=== EXERCISE INSTRUCTIONS ===
At the line that contains "# Reference Material", begin setting down every line word for word, and stop after the last line of the listing.

***** DATA FOR THIS TASK

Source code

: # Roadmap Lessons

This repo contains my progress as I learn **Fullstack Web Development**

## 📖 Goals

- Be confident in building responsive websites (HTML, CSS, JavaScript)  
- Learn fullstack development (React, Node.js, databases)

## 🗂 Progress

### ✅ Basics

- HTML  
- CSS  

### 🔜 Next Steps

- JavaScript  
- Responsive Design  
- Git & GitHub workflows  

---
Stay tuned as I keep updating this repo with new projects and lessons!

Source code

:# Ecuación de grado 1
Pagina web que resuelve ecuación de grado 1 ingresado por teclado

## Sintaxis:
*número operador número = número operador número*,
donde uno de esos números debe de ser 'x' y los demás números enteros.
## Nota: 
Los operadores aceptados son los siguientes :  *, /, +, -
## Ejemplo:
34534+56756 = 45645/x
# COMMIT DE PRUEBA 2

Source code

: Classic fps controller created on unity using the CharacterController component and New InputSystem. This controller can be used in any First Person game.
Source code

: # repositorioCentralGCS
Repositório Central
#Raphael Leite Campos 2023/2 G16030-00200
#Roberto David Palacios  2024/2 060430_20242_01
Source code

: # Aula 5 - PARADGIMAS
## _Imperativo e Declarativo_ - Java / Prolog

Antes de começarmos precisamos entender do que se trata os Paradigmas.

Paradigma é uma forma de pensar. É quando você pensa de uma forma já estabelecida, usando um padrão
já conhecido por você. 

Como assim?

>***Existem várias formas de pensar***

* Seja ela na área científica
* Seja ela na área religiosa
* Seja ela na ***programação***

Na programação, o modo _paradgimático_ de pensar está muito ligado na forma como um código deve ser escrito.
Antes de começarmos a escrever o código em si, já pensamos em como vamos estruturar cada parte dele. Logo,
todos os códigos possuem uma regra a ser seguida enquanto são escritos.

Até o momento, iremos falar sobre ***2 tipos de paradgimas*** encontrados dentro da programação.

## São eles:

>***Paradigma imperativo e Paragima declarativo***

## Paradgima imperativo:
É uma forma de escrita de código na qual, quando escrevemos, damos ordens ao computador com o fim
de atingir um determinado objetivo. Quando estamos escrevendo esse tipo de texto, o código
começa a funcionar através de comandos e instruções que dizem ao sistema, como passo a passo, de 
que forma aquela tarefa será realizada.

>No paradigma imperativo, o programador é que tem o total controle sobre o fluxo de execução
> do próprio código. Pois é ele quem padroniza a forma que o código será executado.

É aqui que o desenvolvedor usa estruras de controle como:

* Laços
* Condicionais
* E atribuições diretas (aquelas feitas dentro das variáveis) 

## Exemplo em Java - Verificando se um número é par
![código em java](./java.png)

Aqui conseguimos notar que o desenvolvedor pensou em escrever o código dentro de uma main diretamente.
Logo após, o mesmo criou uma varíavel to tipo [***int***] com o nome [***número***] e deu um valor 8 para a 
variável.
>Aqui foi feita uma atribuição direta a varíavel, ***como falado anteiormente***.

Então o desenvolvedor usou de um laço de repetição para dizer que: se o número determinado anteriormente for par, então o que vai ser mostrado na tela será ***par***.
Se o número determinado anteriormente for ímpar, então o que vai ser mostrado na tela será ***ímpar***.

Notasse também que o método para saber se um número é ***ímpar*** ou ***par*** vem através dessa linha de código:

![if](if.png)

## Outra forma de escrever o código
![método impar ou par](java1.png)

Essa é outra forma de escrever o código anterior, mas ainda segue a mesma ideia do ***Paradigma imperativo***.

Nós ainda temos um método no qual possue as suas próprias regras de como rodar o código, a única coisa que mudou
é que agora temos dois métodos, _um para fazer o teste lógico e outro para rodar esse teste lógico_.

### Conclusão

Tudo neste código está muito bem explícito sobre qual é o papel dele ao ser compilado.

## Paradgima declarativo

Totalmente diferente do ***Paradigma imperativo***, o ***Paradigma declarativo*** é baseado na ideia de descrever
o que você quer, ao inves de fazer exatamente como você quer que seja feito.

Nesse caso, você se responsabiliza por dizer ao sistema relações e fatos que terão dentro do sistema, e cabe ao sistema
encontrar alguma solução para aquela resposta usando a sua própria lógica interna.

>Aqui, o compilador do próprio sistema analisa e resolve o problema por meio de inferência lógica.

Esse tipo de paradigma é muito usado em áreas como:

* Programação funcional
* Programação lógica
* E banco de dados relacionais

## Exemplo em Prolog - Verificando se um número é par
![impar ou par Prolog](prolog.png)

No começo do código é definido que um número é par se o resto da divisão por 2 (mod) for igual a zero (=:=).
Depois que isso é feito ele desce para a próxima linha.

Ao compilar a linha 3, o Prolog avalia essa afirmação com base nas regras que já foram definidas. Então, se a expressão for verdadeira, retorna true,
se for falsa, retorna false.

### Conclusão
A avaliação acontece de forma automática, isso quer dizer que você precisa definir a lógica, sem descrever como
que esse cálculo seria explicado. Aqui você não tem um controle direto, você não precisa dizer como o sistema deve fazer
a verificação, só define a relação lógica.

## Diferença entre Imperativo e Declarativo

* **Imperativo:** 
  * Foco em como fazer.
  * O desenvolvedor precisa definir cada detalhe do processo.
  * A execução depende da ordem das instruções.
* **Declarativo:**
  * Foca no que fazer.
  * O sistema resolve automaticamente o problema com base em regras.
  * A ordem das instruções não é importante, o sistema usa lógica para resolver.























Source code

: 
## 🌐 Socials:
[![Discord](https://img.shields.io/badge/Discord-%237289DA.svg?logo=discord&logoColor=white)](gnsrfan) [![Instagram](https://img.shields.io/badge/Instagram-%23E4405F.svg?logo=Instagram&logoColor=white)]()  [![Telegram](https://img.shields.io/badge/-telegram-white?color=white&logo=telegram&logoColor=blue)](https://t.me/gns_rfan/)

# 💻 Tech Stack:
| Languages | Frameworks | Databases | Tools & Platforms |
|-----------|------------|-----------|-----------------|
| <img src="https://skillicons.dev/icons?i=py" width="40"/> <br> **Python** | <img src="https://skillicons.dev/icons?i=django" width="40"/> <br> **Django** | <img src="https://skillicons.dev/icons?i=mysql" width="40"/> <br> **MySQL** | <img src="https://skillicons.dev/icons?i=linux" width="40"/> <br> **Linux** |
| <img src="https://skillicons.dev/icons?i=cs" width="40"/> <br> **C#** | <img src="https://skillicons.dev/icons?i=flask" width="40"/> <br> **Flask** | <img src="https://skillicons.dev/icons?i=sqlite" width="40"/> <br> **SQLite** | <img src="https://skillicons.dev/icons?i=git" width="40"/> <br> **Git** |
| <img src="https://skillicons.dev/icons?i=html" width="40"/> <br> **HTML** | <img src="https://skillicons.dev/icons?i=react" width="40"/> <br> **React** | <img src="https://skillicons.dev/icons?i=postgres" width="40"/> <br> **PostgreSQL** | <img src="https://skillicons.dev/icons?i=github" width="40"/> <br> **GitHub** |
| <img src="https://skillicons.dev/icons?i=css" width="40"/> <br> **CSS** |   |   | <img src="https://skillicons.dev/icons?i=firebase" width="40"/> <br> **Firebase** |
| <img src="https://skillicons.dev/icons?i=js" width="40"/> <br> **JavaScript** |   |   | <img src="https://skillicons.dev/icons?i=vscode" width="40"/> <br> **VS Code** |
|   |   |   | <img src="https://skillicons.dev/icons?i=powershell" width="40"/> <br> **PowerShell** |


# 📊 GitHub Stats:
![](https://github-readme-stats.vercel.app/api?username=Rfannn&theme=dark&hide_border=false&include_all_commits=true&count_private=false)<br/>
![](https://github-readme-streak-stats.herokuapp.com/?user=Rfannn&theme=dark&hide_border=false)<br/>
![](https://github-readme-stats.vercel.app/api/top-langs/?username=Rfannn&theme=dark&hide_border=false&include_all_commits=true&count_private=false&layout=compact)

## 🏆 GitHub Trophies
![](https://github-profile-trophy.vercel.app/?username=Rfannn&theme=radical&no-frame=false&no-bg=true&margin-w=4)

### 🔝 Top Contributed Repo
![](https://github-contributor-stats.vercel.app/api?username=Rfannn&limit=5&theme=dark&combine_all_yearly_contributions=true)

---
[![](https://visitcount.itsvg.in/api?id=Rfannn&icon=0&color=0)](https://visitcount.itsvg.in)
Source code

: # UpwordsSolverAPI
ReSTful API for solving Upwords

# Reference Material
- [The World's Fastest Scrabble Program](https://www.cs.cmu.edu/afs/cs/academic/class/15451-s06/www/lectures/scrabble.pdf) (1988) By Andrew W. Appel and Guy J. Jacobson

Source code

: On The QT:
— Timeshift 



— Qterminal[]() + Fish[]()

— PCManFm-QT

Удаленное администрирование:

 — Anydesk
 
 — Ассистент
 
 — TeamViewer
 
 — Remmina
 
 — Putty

**********

=== TASK SOLUTION ===
# Reference Material
- [The World's Fastest Scrabble Program](https://www.cs.cmu.edu/afs/cs/academic/class/15451-s06/www/lectures/scrabble.pdf) (1988) By Andrew W. Appel and Guy J. Jacobson

Source code

: On The QT:
— Timeshift 



— Qterminal[]() + Fish[]()

— PCManFm-QT

Удаленное администрирование:

 — Anydesk
 
 — Ассистент
 
 — TeamViewer
 
 — Remmina
 
 — Putty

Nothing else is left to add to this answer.